Ken MacLeod. ‘The Entire Immense Superstructure’: An Installation.
An excellent, quirky piece from MacLeod, slightly out of kilter with the fairly standard narrative structure of most the anthology.
It sets the tone with the opening sentence : ‘Verrall, you’ll recall, spent only six months in Antartica, and shortly after his return had to be talked down from the canopy of Harrods, where he seemed on the point of committing seppuku with what turned out to be a laser pointer’.
The story follows Verrall’s psychiatric treatment, both from his viewpoint, and those who have funded him, and there’s a doozy of a sentence (of paragraph length) describing The Wikipedia of Things, into which Verrall enters to start a journey, the continuation of which I’m looking forward to.
Alastair Reynolds. In Babelsberg.
A second story from Reynolds featuring an intelligent Tyrannosaurus Rex in recent years (‘At Budokan‘ from the Shine anthology being the other).

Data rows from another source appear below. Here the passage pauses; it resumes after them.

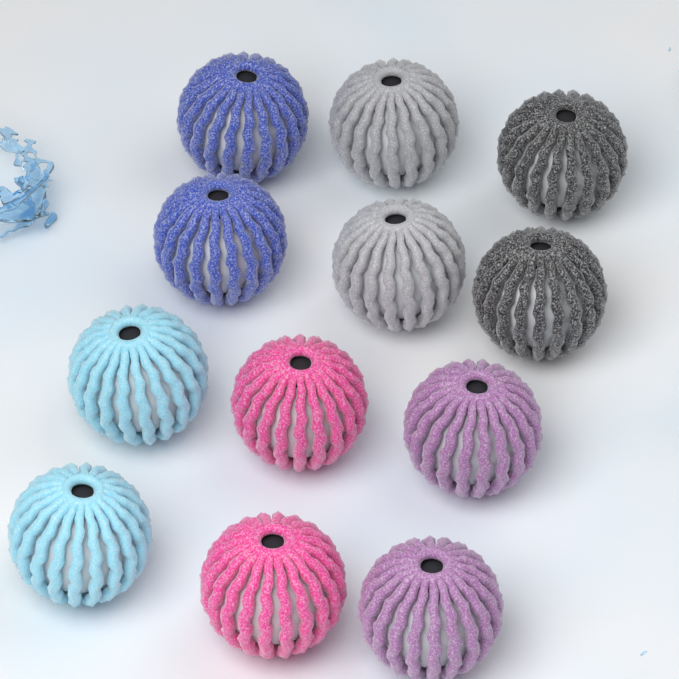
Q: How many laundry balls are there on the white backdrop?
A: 12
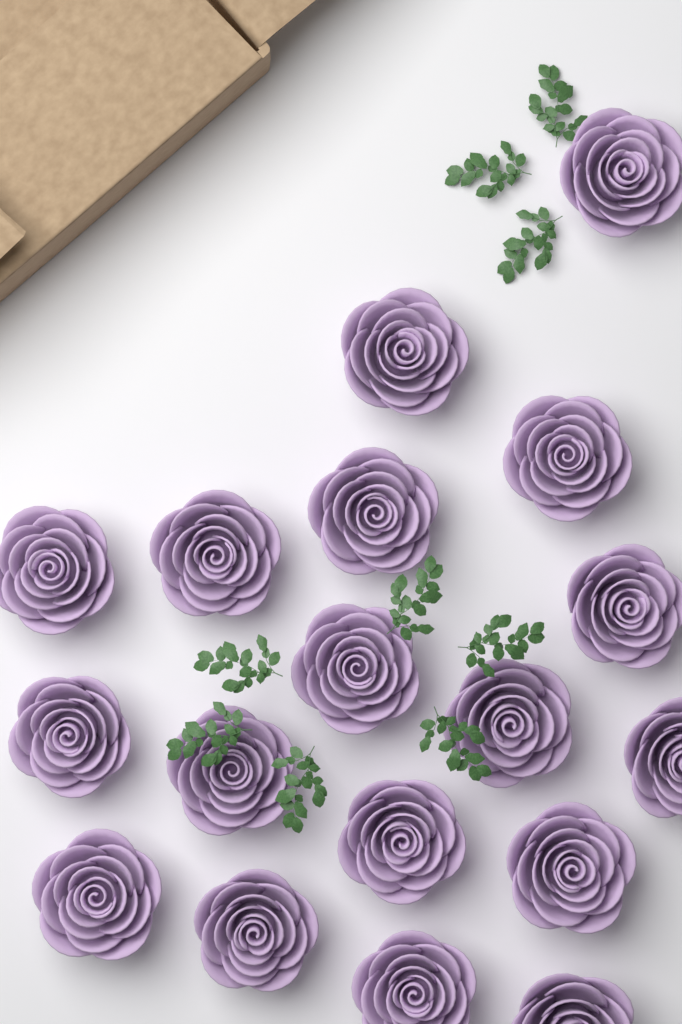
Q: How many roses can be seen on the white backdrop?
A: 18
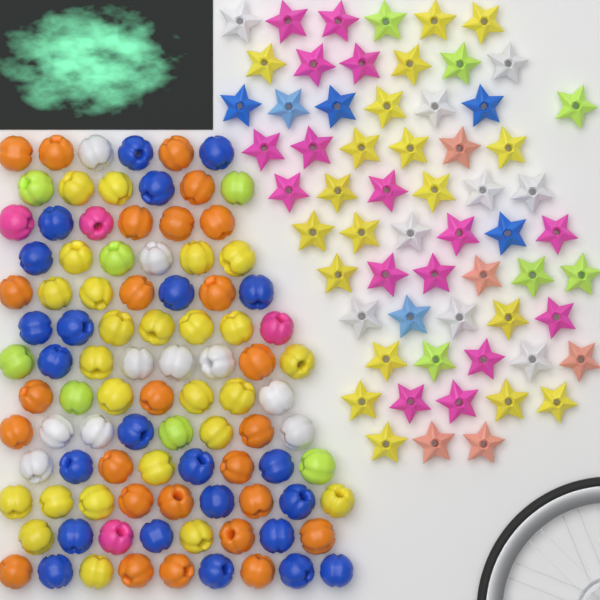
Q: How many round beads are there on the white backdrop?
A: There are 95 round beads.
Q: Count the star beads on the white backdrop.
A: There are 61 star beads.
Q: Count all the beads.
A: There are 156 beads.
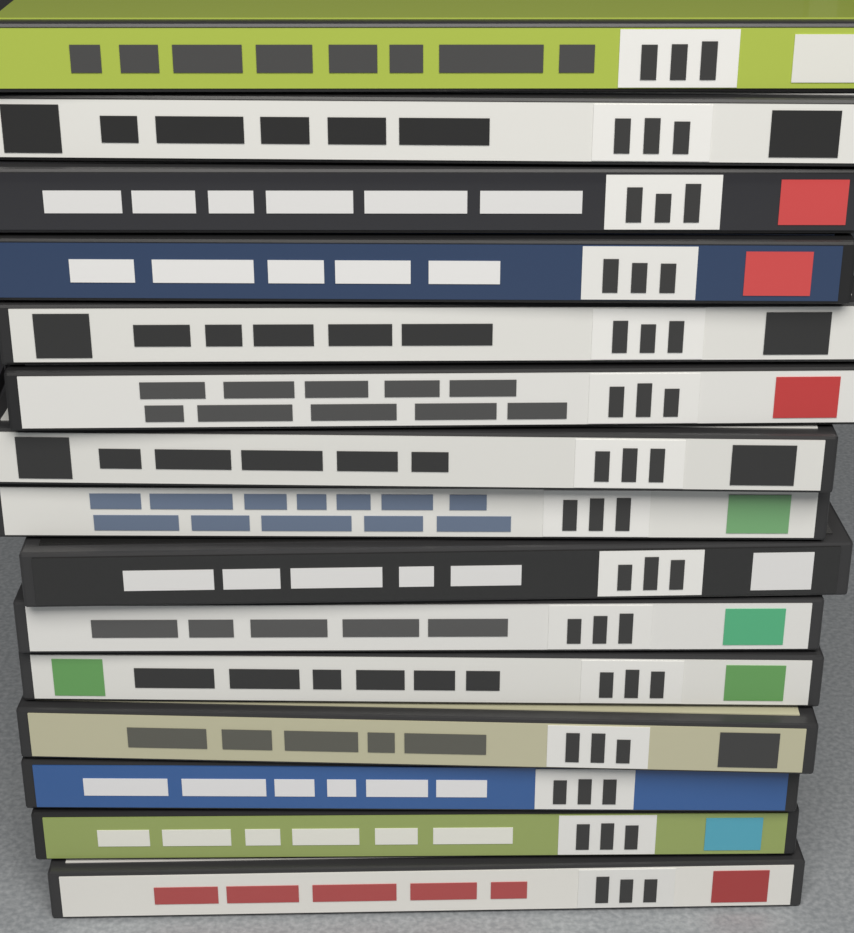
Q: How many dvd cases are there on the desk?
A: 15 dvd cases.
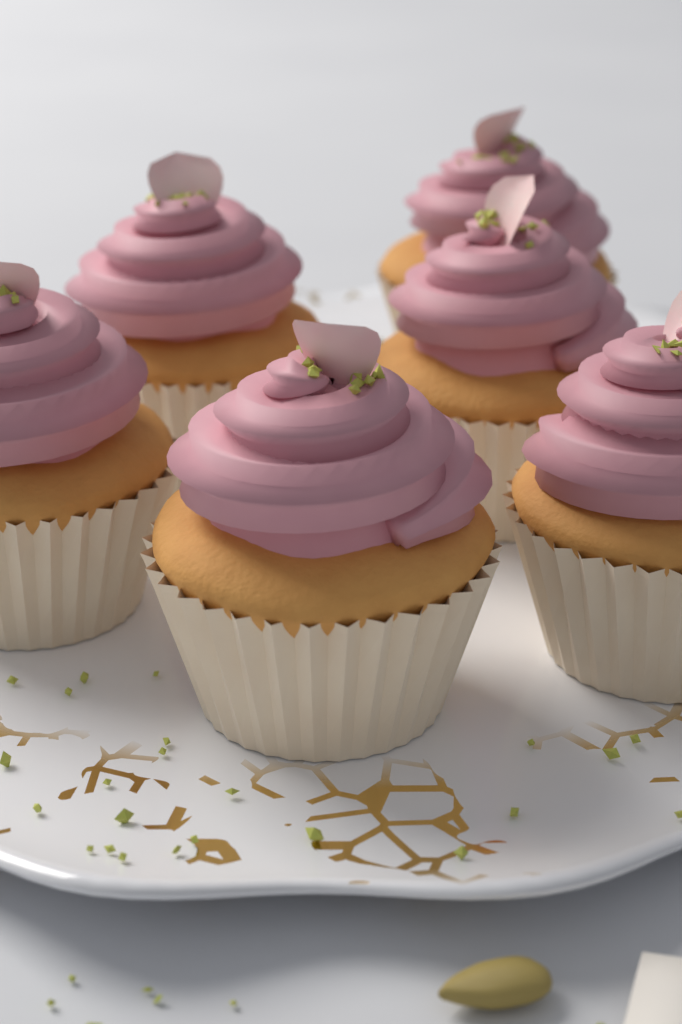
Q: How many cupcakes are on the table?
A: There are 6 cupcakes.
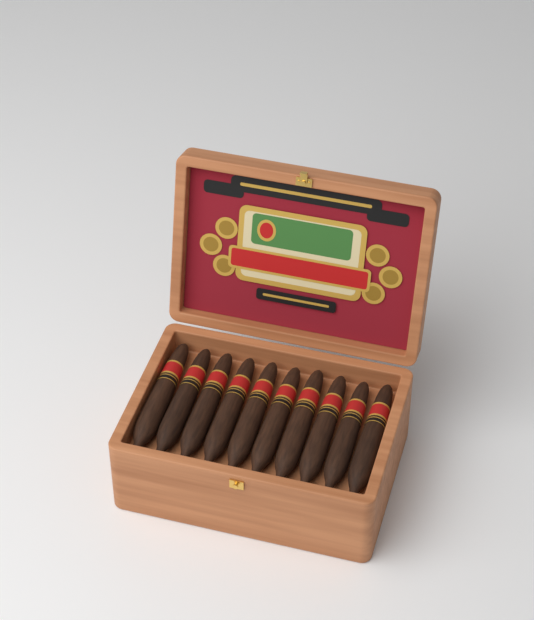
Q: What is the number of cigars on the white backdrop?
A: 10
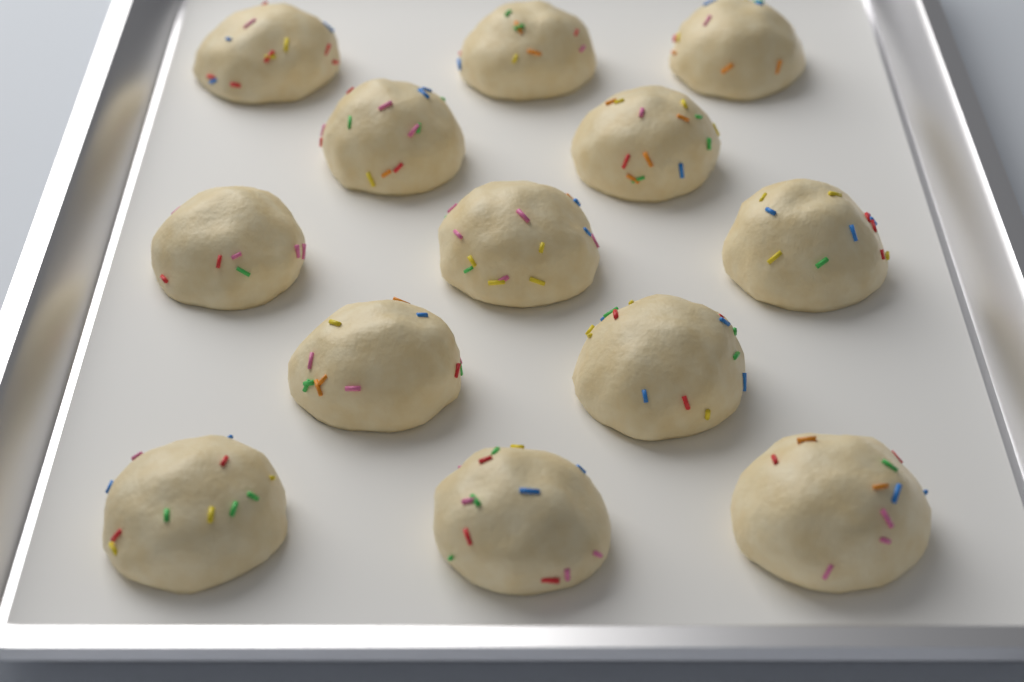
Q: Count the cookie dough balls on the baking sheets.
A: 13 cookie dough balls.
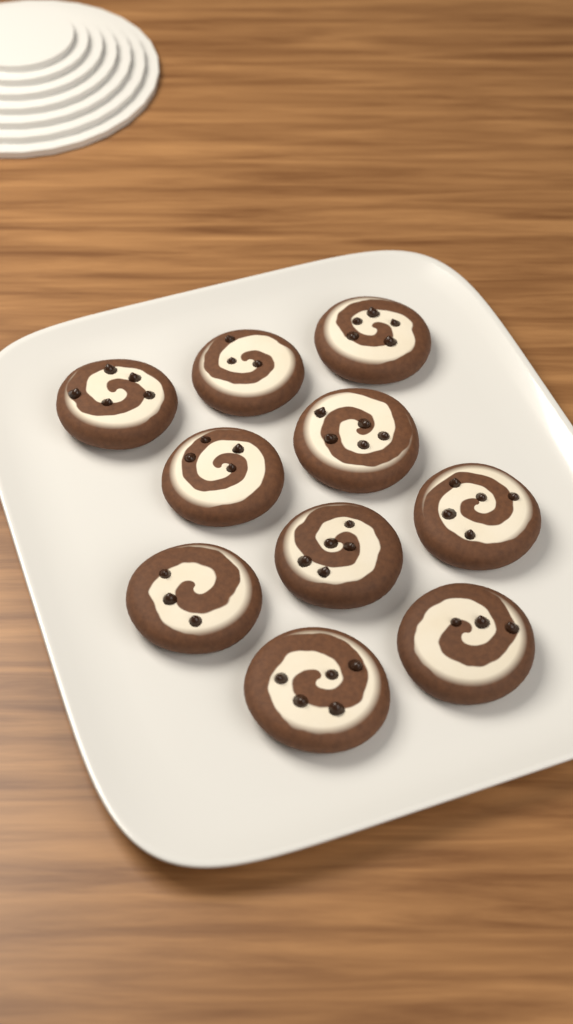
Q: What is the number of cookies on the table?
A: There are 10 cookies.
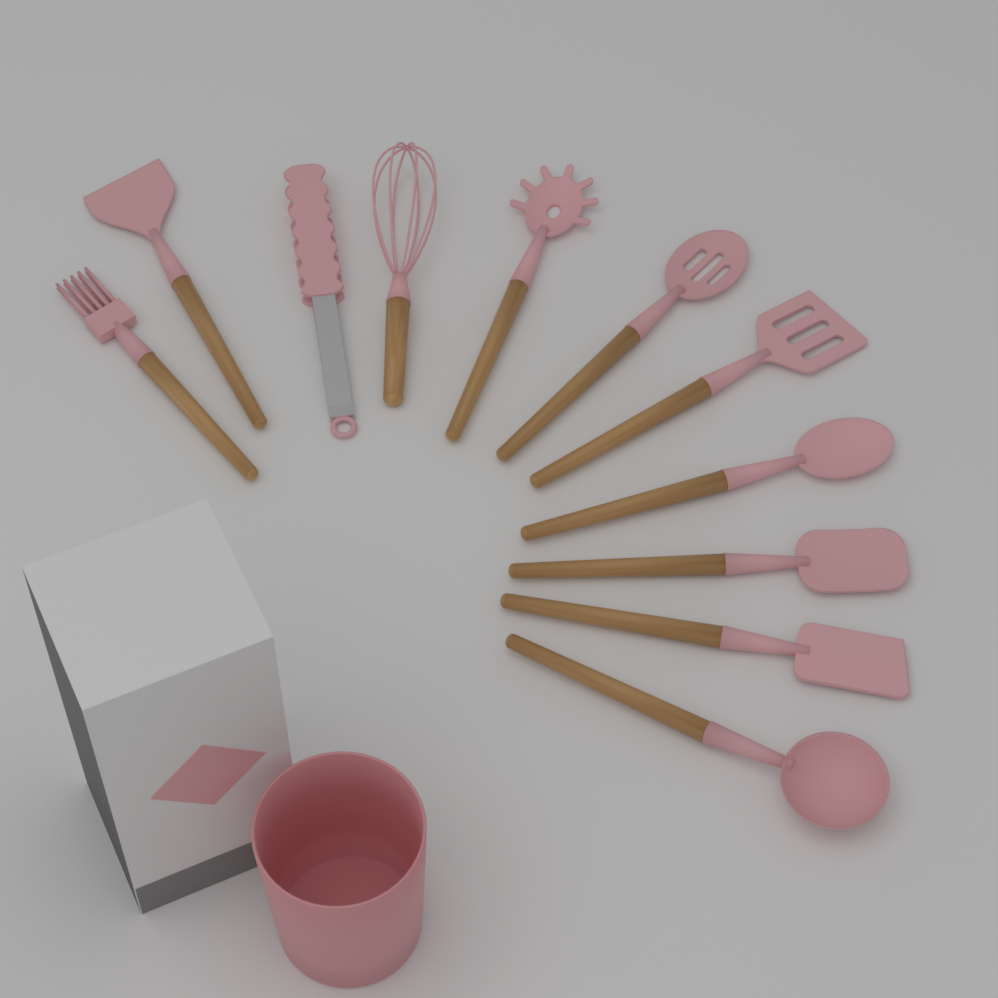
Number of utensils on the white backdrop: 11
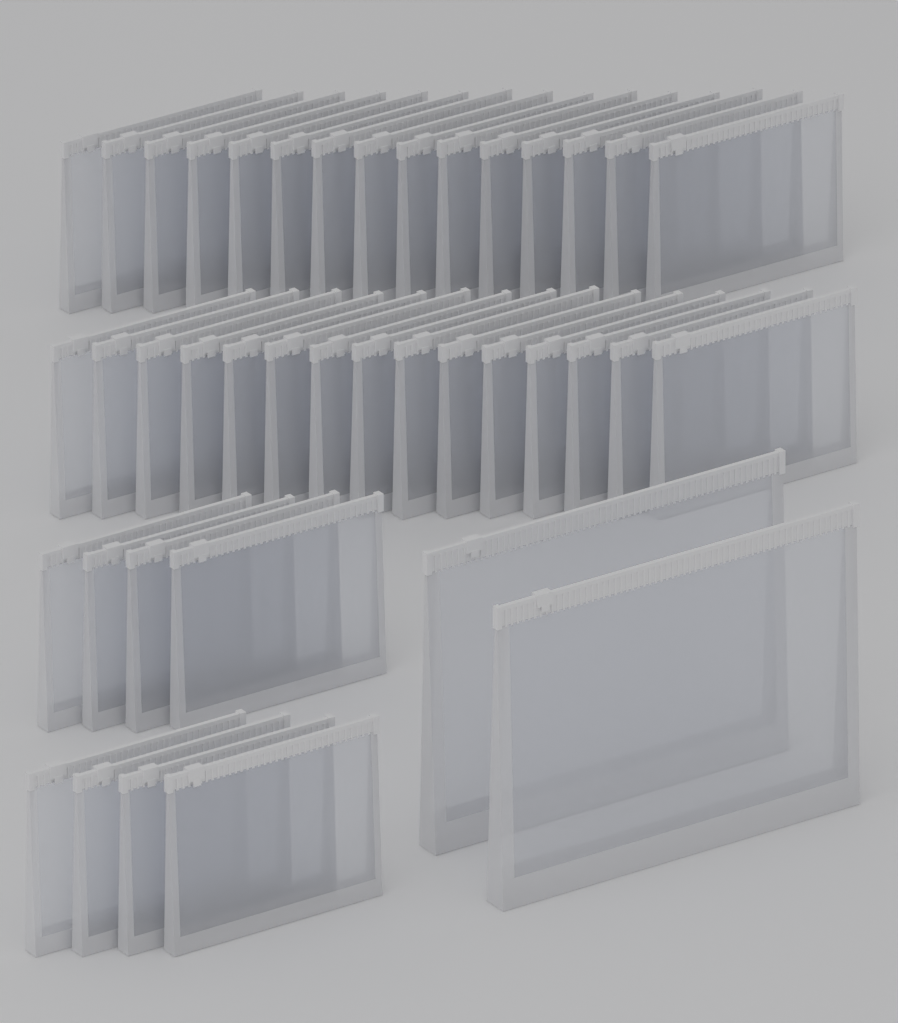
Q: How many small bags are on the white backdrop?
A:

Here his T.Rex is a chat show host, with teeth (ewwww, my bad). Vincent is guesting on the show – an AI, named after van Gogh, whose job – no, whose entire raison-d’etre is to go out into the depths of the solar system, to cartograph and to study. He’s a clever sort, but when another AI turns up, in the shape of Maria (no prizes for guessing who she resembles) it turns out that there’s a side to him that doesn’t sit well with his public profile.
Peter Watts. Hotshot.
Watts closes this excellent anthology with another top notch story, a dense, hard SF story (but with some poetic descriptions) looking at the challenges involved in reaching out of our solar system, through the eyes of a young girl, whose entire life, and before, has been targetted on that goal.
But the final decision about her journey is entirely hers, and a dive into the Sun gives her the opportunity to reflect on free will and her destiny…
Another strong volume in an excellent series. But how long will I have to wait for the next Solaris Books anthology?